What is expected: What is needed is every line of the data that includes the word "START". Please copy each one.

Data:
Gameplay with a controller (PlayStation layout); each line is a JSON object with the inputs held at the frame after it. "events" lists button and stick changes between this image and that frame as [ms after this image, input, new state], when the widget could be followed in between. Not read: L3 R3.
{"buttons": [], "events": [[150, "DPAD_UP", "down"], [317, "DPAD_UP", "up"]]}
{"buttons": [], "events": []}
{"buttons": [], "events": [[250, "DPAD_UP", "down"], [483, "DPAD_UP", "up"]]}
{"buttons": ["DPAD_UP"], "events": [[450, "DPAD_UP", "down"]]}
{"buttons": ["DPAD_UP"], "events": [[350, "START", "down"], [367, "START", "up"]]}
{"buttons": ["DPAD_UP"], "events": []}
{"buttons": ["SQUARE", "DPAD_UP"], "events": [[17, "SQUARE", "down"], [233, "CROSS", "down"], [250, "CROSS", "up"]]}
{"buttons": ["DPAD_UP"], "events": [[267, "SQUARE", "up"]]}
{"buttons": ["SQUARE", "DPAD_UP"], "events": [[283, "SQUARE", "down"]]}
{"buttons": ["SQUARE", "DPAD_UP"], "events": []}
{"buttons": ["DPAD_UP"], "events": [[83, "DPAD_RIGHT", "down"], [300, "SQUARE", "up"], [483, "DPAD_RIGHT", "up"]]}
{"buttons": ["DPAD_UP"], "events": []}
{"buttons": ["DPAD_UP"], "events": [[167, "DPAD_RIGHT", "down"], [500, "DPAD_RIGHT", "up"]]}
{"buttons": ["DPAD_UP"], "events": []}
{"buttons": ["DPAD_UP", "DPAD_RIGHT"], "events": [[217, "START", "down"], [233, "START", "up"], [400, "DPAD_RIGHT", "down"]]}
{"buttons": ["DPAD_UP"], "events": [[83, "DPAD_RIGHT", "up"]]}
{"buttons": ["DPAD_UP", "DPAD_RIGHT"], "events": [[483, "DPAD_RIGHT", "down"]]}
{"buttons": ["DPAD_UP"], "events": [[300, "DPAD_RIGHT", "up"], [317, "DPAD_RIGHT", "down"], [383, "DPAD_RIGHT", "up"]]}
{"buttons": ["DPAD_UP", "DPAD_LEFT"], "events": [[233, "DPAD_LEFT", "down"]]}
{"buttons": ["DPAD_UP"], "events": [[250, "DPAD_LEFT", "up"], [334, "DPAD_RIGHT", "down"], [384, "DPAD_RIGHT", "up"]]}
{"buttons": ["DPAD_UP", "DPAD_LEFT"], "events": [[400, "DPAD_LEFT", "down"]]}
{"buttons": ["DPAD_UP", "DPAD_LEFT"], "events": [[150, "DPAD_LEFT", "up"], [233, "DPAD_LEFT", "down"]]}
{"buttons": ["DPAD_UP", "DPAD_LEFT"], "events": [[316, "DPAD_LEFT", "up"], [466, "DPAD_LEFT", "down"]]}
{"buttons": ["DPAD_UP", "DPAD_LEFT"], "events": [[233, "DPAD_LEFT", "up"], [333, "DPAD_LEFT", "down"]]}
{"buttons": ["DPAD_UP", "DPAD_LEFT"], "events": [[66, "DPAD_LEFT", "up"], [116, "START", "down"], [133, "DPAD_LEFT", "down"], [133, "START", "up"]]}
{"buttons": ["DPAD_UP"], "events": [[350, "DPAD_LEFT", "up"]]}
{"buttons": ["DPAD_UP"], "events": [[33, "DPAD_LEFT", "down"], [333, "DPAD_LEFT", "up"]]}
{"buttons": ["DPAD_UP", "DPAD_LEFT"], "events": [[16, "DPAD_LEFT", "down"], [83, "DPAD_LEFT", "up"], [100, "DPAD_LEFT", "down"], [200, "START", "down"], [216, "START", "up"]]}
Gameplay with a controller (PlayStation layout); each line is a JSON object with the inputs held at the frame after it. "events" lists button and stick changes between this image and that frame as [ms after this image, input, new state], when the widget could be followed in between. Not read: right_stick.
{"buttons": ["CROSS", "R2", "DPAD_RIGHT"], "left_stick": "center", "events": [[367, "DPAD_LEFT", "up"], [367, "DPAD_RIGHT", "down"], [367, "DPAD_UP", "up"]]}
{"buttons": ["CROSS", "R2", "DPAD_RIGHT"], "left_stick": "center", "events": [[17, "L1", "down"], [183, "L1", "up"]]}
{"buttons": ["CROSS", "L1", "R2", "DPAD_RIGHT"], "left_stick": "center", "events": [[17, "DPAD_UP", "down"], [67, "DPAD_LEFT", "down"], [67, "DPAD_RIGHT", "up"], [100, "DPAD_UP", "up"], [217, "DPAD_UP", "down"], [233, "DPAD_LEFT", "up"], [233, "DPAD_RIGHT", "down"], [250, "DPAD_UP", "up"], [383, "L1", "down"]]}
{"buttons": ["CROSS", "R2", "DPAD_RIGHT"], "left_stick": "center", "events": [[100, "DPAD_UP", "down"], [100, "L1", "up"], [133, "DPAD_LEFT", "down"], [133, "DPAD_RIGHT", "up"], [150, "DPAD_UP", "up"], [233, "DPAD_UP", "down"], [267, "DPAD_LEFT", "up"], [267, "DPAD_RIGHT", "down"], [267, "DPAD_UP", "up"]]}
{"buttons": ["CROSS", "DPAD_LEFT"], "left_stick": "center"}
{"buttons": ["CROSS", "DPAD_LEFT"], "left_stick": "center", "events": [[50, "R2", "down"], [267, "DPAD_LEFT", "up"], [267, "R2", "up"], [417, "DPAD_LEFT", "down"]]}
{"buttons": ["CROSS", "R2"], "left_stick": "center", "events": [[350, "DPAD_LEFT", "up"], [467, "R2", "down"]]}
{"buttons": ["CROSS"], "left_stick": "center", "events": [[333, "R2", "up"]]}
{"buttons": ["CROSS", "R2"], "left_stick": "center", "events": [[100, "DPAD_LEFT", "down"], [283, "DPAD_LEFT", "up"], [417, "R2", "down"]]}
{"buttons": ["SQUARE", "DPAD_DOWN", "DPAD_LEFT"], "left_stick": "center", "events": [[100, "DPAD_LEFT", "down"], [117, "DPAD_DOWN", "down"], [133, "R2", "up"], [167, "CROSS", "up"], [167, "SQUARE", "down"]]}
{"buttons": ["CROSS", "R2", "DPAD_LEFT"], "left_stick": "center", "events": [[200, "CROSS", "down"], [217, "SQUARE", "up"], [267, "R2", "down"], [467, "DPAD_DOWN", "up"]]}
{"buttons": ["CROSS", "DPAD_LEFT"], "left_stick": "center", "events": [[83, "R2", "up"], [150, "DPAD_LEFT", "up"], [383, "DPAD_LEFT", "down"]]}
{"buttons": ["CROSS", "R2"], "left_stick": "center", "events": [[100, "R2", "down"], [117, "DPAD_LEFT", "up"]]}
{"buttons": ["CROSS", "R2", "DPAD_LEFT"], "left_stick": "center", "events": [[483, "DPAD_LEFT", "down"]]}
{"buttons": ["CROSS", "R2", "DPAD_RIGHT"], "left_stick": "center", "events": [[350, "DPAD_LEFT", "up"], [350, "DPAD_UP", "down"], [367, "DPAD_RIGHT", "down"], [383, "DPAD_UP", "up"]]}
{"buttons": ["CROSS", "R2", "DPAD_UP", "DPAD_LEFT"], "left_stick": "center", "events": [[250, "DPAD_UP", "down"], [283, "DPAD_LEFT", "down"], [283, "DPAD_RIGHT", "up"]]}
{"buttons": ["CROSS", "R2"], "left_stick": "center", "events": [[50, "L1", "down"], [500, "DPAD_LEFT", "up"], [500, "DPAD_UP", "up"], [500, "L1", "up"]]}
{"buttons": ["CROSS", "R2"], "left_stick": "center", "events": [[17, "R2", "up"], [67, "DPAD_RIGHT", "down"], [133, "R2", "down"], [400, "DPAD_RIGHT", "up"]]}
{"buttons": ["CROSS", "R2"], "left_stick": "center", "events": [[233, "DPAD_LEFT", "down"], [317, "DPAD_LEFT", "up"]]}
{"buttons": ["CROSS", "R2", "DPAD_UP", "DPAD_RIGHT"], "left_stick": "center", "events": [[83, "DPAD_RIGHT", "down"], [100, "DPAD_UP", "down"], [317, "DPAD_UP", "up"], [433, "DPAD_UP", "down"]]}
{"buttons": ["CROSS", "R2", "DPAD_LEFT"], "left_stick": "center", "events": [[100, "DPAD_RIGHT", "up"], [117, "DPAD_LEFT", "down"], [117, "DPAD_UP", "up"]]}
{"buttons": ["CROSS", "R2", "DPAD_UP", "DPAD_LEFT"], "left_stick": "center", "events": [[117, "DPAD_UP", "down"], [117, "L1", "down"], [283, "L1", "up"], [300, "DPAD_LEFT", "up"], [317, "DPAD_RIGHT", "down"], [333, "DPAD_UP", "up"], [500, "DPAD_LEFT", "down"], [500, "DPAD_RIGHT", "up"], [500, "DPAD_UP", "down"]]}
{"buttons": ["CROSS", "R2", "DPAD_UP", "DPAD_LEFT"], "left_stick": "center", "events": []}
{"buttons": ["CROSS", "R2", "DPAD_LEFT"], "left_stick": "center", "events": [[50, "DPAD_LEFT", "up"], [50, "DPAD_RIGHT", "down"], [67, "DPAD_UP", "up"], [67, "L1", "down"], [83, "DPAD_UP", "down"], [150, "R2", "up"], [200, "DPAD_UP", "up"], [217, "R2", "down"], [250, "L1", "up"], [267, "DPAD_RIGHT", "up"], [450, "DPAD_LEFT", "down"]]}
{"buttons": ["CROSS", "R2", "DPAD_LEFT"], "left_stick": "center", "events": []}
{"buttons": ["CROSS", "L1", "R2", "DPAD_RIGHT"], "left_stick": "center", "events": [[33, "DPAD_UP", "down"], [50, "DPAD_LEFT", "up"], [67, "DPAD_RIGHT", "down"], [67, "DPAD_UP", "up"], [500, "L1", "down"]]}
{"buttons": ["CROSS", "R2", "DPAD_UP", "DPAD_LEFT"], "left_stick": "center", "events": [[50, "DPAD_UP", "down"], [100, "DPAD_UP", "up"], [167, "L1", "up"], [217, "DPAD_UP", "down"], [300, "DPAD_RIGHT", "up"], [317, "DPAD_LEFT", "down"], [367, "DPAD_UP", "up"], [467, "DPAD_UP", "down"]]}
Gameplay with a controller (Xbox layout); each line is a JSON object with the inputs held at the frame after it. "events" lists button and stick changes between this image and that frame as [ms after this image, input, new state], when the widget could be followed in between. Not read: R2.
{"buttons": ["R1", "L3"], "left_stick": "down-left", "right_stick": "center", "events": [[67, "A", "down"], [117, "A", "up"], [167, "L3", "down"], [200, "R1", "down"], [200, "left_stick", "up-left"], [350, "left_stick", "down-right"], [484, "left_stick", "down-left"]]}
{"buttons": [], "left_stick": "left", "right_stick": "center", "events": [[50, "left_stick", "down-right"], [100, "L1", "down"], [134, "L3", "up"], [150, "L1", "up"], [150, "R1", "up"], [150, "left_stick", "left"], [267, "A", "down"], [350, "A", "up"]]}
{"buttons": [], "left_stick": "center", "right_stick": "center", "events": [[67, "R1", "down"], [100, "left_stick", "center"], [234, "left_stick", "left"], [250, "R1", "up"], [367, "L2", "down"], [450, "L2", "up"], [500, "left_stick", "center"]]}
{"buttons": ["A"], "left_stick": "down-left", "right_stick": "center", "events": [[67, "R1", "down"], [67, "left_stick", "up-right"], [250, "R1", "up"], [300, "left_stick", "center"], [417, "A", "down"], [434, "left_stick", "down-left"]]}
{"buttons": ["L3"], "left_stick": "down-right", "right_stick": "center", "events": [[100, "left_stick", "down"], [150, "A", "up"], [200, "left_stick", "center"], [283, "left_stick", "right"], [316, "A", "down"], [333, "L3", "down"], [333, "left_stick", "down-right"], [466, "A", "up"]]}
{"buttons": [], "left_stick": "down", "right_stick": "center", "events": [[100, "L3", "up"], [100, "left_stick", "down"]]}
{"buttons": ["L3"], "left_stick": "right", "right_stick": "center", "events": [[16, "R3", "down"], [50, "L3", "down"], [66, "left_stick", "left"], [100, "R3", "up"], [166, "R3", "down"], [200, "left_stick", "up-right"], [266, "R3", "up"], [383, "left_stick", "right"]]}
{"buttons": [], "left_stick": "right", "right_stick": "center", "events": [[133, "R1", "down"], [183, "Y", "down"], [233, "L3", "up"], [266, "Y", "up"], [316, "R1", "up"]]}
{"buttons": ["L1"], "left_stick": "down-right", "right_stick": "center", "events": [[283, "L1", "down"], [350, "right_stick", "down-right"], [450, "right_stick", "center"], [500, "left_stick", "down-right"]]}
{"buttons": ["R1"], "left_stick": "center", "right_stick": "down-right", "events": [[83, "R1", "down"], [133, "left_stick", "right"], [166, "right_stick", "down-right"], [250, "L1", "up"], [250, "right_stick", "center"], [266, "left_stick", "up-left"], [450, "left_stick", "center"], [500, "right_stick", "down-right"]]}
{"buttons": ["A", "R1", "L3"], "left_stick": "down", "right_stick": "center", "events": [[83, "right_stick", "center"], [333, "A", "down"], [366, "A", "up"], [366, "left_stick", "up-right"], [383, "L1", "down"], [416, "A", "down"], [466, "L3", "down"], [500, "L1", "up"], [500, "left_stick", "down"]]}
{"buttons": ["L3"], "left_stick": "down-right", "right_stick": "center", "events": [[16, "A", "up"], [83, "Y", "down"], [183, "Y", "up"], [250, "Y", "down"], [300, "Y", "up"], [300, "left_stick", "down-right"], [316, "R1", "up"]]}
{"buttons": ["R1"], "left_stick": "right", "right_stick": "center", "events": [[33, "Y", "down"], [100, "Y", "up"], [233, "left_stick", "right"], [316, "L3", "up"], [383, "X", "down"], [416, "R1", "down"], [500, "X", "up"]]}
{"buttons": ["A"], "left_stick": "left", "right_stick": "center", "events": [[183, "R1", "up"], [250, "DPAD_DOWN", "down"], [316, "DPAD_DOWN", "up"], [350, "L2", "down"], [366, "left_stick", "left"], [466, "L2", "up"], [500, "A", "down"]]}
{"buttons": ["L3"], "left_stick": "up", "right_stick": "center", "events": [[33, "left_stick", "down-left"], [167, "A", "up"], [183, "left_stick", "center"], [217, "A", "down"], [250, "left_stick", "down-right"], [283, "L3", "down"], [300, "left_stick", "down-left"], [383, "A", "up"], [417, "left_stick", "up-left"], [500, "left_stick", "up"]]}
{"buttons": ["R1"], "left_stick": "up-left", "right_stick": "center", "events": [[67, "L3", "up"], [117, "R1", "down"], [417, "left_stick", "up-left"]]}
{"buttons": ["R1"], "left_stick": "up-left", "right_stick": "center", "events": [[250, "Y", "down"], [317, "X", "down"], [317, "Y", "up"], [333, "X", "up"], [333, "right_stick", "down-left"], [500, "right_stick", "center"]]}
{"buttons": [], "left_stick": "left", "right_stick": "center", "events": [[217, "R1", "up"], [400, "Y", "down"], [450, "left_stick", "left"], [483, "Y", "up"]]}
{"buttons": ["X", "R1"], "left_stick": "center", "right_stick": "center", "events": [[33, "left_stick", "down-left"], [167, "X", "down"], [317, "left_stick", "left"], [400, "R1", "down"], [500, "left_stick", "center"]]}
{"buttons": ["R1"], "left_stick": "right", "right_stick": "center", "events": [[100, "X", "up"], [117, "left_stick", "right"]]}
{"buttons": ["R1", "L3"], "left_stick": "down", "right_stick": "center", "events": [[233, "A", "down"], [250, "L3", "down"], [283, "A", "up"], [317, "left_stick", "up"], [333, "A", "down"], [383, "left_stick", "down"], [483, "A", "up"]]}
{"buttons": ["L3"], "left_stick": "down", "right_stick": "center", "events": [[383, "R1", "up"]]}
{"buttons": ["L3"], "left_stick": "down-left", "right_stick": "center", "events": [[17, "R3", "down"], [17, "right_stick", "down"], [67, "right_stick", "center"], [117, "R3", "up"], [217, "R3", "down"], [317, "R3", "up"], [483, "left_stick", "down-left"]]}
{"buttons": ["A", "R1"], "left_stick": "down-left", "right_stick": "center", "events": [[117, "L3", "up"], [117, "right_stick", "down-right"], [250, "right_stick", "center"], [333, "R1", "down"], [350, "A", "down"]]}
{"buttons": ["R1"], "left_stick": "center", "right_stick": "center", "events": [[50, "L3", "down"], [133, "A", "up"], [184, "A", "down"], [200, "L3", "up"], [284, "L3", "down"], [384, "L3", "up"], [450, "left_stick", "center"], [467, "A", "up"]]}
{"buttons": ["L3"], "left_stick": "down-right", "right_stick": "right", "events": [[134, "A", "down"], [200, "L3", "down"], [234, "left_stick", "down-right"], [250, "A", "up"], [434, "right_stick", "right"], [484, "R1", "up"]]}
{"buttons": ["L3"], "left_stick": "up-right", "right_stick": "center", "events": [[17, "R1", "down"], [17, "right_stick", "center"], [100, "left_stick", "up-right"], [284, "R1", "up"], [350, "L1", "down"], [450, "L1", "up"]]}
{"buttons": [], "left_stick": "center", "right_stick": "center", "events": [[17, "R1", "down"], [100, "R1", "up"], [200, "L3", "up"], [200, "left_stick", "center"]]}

Response below:
{"buttons": ["DPAD_UP"], "events": [[350, "START", "down"], [367, "START", "up"]]}
{"buttons": ["DPAD_UP", "DPAD_RIGHT"], "events": [[217, "START", "down"], [233, "START", "up"], [400, "DPAD_RIGHT", "down"]]}
{"buttons": ["DPAD_UP", "DPAD_LEFT"], "events": [[66, "DPAD_LEFT", "up"], [116, "START", "down"], [133, "DPAD_LEFT", "down"], [133, "START", "up"]]}
{"buttons": ["DPAD_UP", "DPAD_LEFT"], "events": [[16, "DPAD_LEFT", "down"], [83, "DPAD_LEFT", "up"], [100, "DPAD_LEFT", "down"], [200, "START", "down"], [216, "START", "up"]]}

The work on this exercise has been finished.